Plus, there's long-term consequences at play here, at least in theory. Yoenis Cespedes will become a free agent at the end of his age-29 season in one year's time, and Iwakuma's contract is up as well. Cespedes has recently changed representation, and will surely look for a massive payday. Given his star profile and age, somebody will probably give it to him. On the other hand, Iwakuma has already extended with the Mariners once, comes with some injury history, and given his age -- 34 at the end of 2015 -- he'll be unlikely to command a huge long-term commitment. Going forward, it makes some sense that the Mariners could retain Iwakuma past 2015, if they want to. Cespedes...not so much.

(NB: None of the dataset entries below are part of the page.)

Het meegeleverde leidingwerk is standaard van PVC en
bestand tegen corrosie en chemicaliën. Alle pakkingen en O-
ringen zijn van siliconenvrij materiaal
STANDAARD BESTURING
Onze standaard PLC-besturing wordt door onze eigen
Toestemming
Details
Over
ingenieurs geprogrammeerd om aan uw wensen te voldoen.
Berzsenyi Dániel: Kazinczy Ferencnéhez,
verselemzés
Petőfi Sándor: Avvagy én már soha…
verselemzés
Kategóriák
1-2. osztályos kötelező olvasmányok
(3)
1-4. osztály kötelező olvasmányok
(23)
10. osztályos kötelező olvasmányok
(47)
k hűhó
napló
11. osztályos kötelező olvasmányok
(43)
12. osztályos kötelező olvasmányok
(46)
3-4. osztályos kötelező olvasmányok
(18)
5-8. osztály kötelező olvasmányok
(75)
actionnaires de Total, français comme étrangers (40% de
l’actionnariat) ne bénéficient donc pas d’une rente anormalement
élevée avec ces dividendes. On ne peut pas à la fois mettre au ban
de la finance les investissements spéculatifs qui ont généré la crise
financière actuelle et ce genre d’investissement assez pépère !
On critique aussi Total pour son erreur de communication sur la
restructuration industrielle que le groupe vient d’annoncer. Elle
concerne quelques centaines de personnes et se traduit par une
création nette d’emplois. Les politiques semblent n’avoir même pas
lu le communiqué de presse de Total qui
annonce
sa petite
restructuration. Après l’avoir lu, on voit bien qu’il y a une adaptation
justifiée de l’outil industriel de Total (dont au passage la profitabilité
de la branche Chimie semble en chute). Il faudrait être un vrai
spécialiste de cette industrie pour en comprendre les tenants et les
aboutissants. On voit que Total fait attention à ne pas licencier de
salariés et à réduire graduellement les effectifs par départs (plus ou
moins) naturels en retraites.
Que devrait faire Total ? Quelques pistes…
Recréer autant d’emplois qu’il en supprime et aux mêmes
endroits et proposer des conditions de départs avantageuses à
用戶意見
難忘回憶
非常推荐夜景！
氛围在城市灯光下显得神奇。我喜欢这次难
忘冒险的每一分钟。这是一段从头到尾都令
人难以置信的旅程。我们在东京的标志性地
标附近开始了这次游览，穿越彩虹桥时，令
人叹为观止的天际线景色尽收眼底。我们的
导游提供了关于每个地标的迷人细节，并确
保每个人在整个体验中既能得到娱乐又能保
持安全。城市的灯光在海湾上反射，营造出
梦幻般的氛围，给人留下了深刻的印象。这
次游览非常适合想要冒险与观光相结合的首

I'm all for the Mariners targeting good players that make their team better. Yoenis Cespedes is a good player! But giving up who I consider to be a better, more important player to the Mariners doesn't make any sense. Sportswriters who want to keep hyping the Boston all-in revival can keep building one-sided narratives. I'm just here, with my little voice, telling you that it doesn't make any sense for Seattle. Two teams each liking a player on the other team's side doesn't mean they should just swap them. It's lazy, and this time around it doesn't make any sense for Seattle.